"Don't mess with success" is a ludicrous pointer to give Billy Beane, especially after over a decade of accusations — observations, really — that his teams choke upon reaching the playoffs.
Success? The A's have played in eight playoff series with Beane running the ship. They've lost seven. And when they did sweep the Twins in the 2006 ALDS, they lost four straight games to the Tigers the following week. That team's manager got fired and its core retired, got dealt or left for greener pastures. Under Bob Geren's watchful eye, the A's missed the playoffs in each of the next five seasons.
Oakland is lucky. It's the mark of a successful franchise that discontent can be so rampant within a fanbase even after seven playoff appearances in 14 years.
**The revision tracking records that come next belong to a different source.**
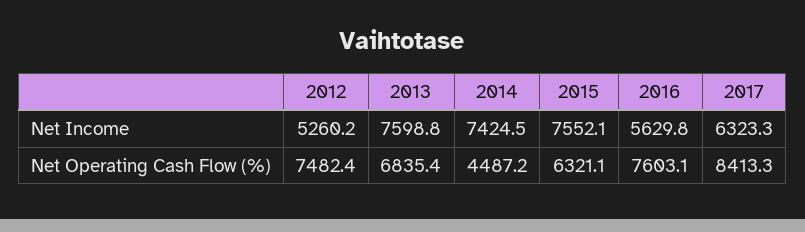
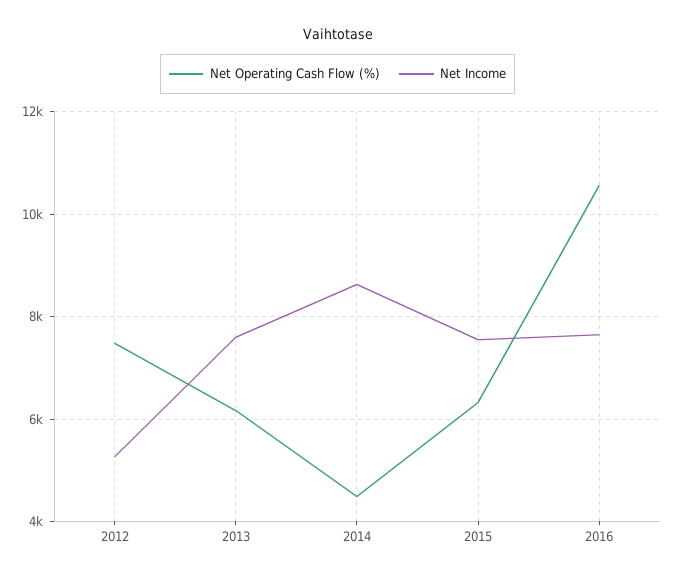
Net Income, 2014: 7424.5 -> 8600
Net Income, 2016: 5629.8 -> 7600
Net Income, 2017: 6323.3 -> none
Net Operating Cash Flow (%), 2013: 6835.4 -> 6200
Net Operating Cash Flow (%), 2016: 7603.1 -> 10600
Net Operating Cash Flow (%), 2017: 8413.3 -> none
But appearances clearly don't cut it in Oakland anymore.
So here came the 2014 A's, looking every bit as good as the 96-win team of 2013. As good, even, as the 2002 squad that won 103 games and took a break from losing for the better part of an entire month. But 2002 wasn't good enough, and 2013 wasn't good enough, and none of the other years were good enough.
On every logical level, Oakland's squad in late July was well equipped to win a World Series. They had three front-line starters in Scott Kazmir, Sonny Gray and Jeff Samardzija. They had the one of the league's two best offenses, the best run differential, a dominant bullpen and the requisite starting pitching.
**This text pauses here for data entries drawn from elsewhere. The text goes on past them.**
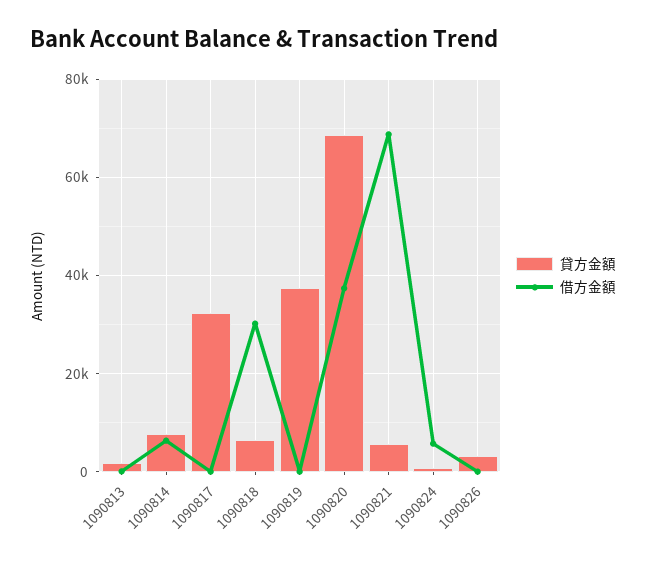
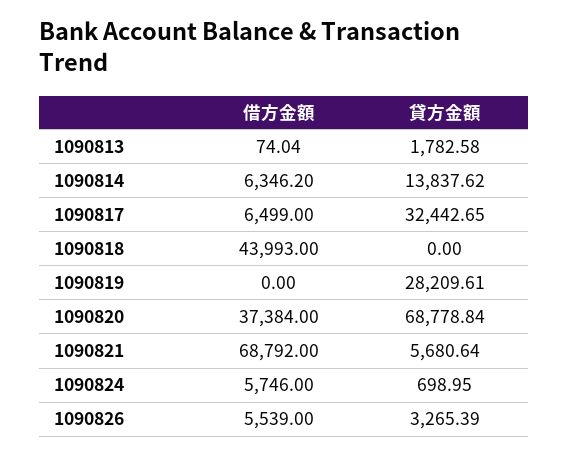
貸方金額, 1090814: 8000 -> 13837.62
借方金額, 1090817: 0 -> 6499
貸方金額, 1090818: 6000 -> 0
借方金額, 1090818: 30000 -> 43993
貸方金額, 1090819: 38000 -> 28209.61
借方金額, 1090826: 0 -> 5539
Those elements were certainly present in 2002, and were there for the most part in 2013. In each of those years, there was no reason to change a thing as the trade deadline approached. Beane operates logically. He didn't do anything beyond a subtle move here and there to shore up depth.
Billy Beane is no Einstein, but it seems he's finally bought into that man's definition of insanity. It was time to change things up.
Acquiring Jon Lester is a very good way to change things up. Lester is the type of player who guides teams to rings, and has done it before. He's the real deal. When are a team's chances of winning better: When Yoenis Cespedes has 15:1 odds to homer off Justin Verlander, or when the guy opposing (the 2012 version of) Verlander is every bit as good?
It was a trade. Maybe it didn't work out. It still might, weirdly enough. Because the A's play the Phillies three times, and then the Angels. And Anaheim finds that series so meaningless that it's sending Wade LeBlanc to the mound for Tuesday night's matchup. And then the A's finish with four games against Texas. And don't let the last three days fool you. The Rangers are very, very bad.
Lester in the Wild Card, with Samardzija, Gray and Kazmir coming alive in the playoffs. Who knows? It would certainly be less strange than the A's going 24-33 post-All Star Break.
But it doesn't matter whether or not the trade worked out, because it symbolized a long-awaited departure from Beane's "only in the regular season" methods that fans had been getting antsy about. (I still think that's ridiculous, by the way. The 2014 rotation, maybe, is marginally better than the one led by the Big Three in 2002, and that team did nothing in the playoffs. Baseball in May is the same as baseball in October.)
The fans who are currently upset with the front office got exactly what they wanted: for the people calling the shots to stop playing it safe. For the A's to try to win not with a ragtag group of late-blooming fringe prospects and homegrown talent, but with some of baseball's biggest names.
Oakland is authoring one of the biggest collapses in baseball history, right in front of our eyes. And somehow, there's still a very real chance that Jon Lester will take the mound in a winner-take-all Wild Card game.
Sometimes you take a leap of faith and things work out beautifully. Sometimes you trip and fall on your face. And maybe that's what happened. Maybe Beane and the A's really stepped in it this year. But Beane went for it. He finally went for it. Can you ask for anything more?